Person 2: „Es sind immer öfter ältere Damen da, die sich gerne mit mir unterhalten und mir klimpernde Blicke zuwerfen. Ich habe gelernt, damit umzugehen, obwohl sie meine Mutter sein könnten. Unangenehm wurde es erst, als eine Dame jeden Tag kam und mir Blumen und eine Karte mit ihrer Nummer darauf geschenkt hat. Sie hat meine Freunde über mich ausgefragt, wenn die mal da waren und hat mich regelmäßig umarmt und an den Hintern gefasst. Am Ende hat sie Hausverbot bekommen.“

Alle diese Geschichten sind auf ihre Weise eine Form des Übergriffs und enden meistens mit einem Gefühl des Unwohlseins. Trotzdem wehren sich immer noch viel zu Wenige gegen diese Art der Belästigung. Häufig folgt dem Wehren auch ein Gefühl der Scham. Es wird sich gefragt, ob es jetzt auch nötig war, etwas dagegen zu tun und ob der Aufstand es Wert war. Man kann aber sagen, das es auf jeden Fall wichtig ist, sich zu wehren und die Person zur Rede zu stellen. Sie werden sonst mit ihren Verhalten fortfahren, da sie keine Konsequenzen spüren. Zudem ist es wichtig, auch mit Leuten aus dem Umfeld zu reden, um das Ganze zu verarbeiten und dir Zuspruch zu sichern, das hilft vielen emotional weiter. 

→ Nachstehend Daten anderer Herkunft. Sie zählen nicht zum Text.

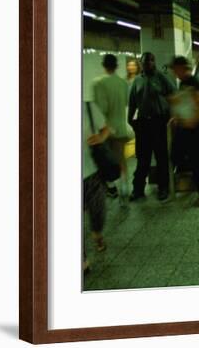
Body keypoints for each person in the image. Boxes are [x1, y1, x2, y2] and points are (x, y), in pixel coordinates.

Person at [128, 52, 175, 201]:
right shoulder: (137, 81)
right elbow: (132, 103)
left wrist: (171, 116)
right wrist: (131, 121)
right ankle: (138, 189)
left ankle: (163, 188)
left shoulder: (162, 78)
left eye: (150, 61)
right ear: (141, 63)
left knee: (161, 157)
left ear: (154, 62)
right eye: (145, 62)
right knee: (143, 158)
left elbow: (174, 95)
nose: (147, 64)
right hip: (143, 124)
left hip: (159, 122)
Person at [169, 56, 199, 206]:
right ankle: (189, 180)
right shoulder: (184, 83)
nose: (174, 72)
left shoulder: (192, 82)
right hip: (187, 127)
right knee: (178, 154)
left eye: (176, 69)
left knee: (197, 161)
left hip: (196, 128)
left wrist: (194, 118)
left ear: (182, 68)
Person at [92, 53, 130, 203]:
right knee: (121, 159)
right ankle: (124, 187)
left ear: (103, 65)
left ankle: (111, 187)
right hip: (121, 127)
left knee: (104, 159)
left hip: (106, 130)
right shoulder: (122, 83)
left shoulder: (98, 83)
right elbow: (125, 102)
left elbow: (100, 109)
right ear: (116, 66)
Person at [82, 101, 110, 273]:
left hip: (91, 171)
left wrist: (100, 137)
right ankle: (82, 260)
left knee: (98, 210)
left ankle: (97, 232)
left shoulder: (87, 106)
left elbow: (106, 128)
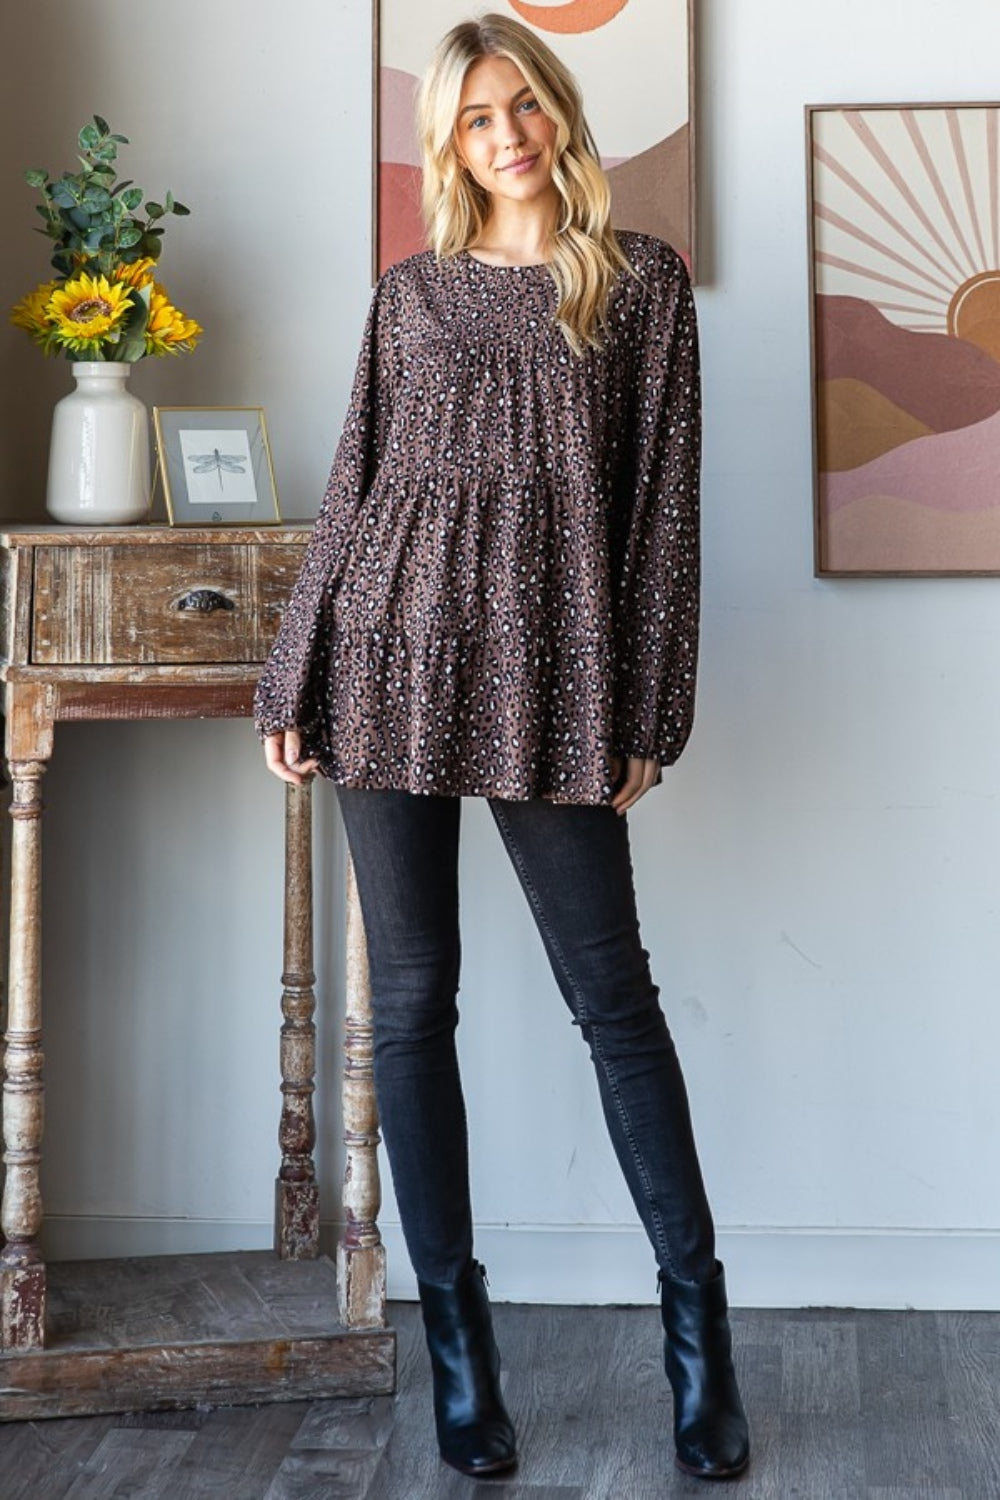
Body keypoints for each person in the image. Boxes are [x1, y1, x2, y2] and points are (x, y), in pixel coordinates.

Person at [255, 12, 749, 1484]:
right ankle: (461, 1357)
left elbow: (662, 516)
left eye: (522, 105)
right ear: (450, 145)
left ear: (559, 114)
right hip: (388, 659)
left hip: (559, 670)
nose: (507, 135)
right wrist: (297, 670)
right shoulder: (405, 298)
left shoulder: (641, 285)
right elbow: (355, 488)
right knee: (410, 1010)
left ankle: (699, 1343)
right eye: (476, 118)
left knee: (614, 1000)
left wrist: (652, 708)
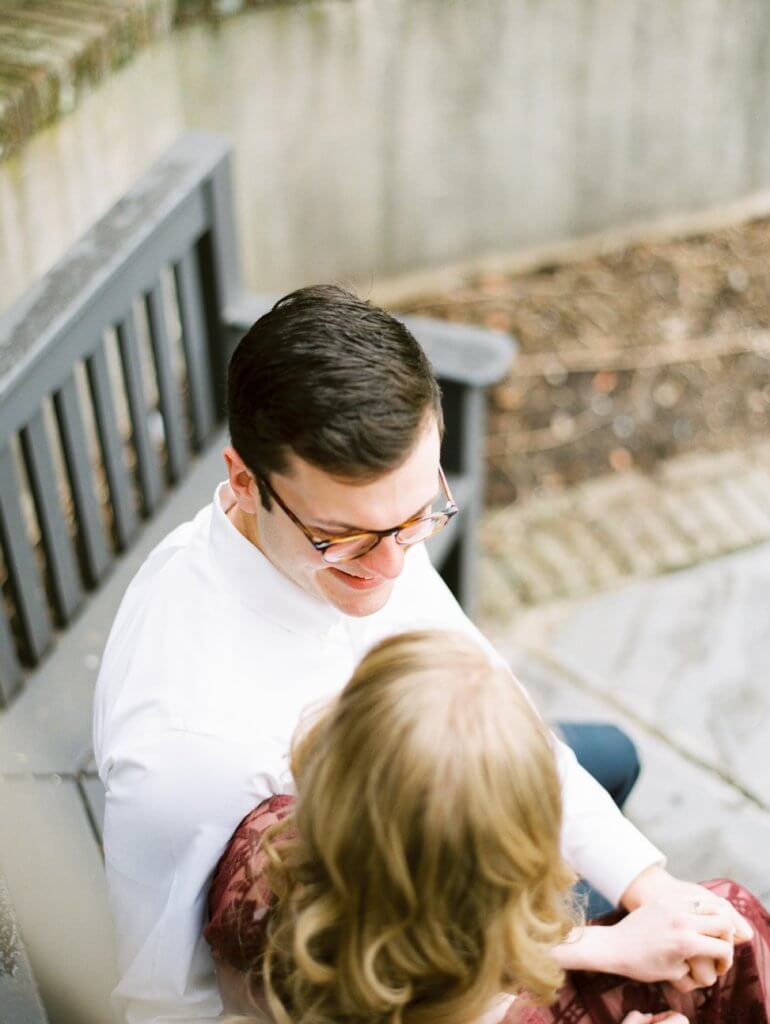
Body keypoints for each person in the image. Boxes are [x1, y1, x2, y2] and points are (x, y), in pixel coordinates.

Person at [93, 286, 749, 1023]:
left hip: (437, 850)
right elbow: (163, 1009)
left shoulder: (364, 527)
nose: (391, 570)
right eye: (343, 539)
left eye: (416, 518)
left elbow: (507, 719)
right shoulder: (191, 752)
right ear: (245, 483)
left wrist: (648, 888)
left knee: (618, 763)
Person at [204, 630, 769, 1024]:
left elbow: (425, 944)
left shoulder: (269, 849)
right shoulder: (476, 1003)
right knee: (731, 922)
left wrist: (606, 946)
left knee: (616, 757)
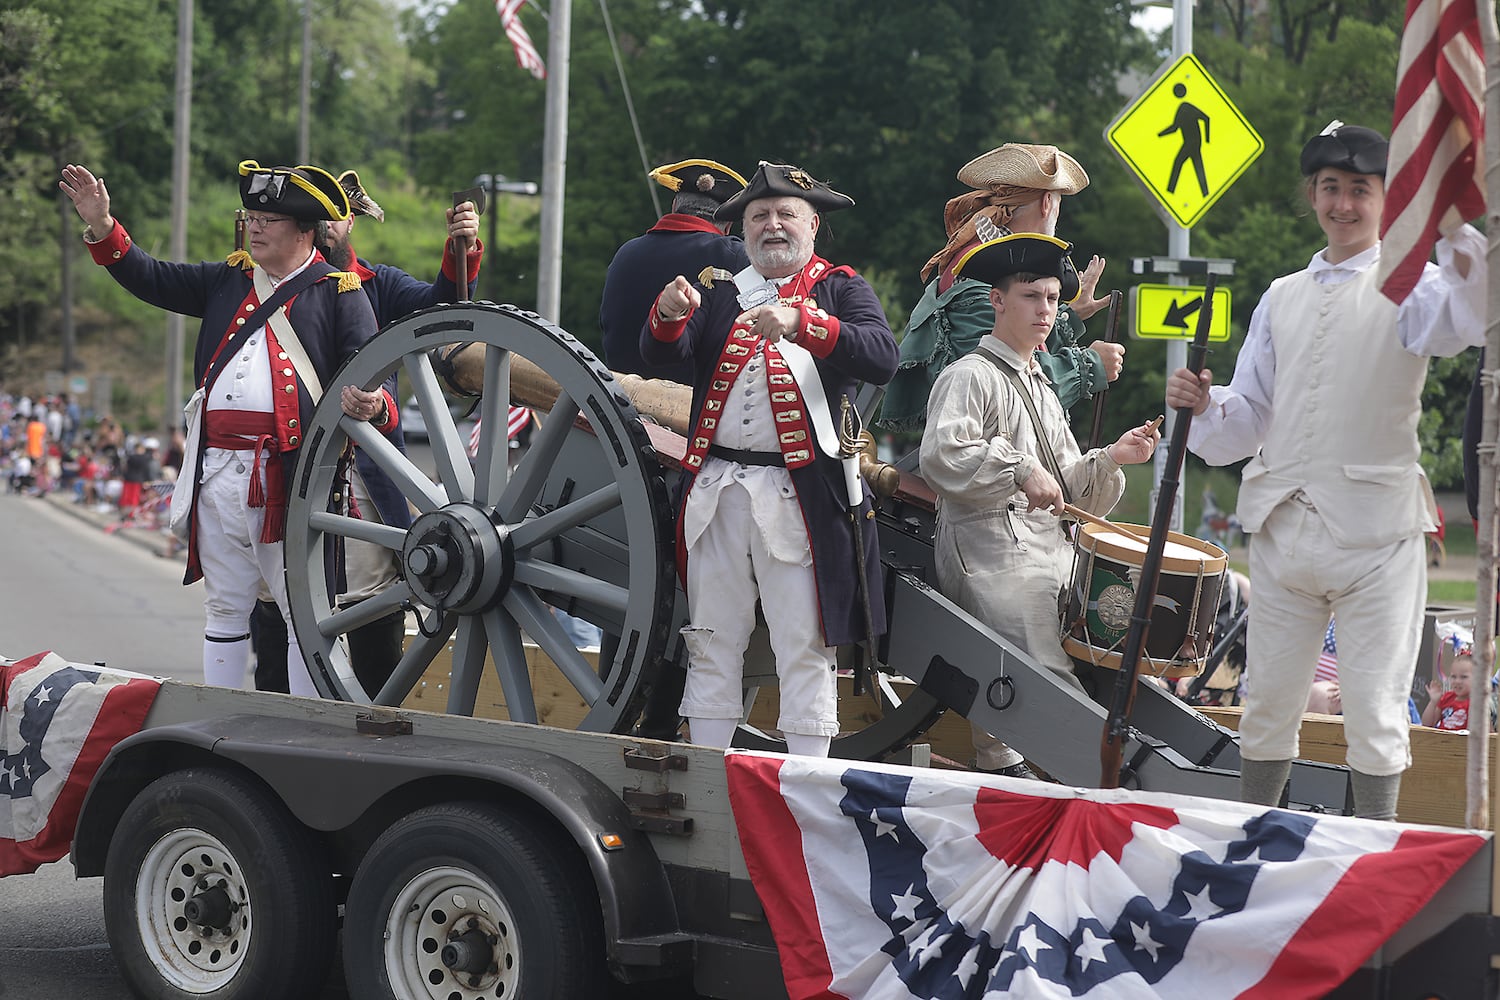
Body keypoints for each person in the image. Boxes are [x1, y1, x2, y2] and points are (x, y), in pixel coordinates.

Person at [1164, 122, 1486, 820]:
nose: (1344, 205)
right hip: (1284, 529)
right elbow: (1248, 418)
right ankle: (1257, 843)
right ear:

Wenn du dir selbst nicht sicher bist, ob eine Berührung unangebracht ist oder nicht, lass‘ es bleiben oder versichere dich bei deinem Gegenüber, ob das in Ordnung geht. Das Thema ist sehr sensibel und sollte sowohl in den Medien, als auch im sozialen Umfeld viel präsenter sein, denn meist werden solche Situationen mit den Worten „Wer in der Gastronomie arbeitet, muss damit rechnen!“ abgespeist.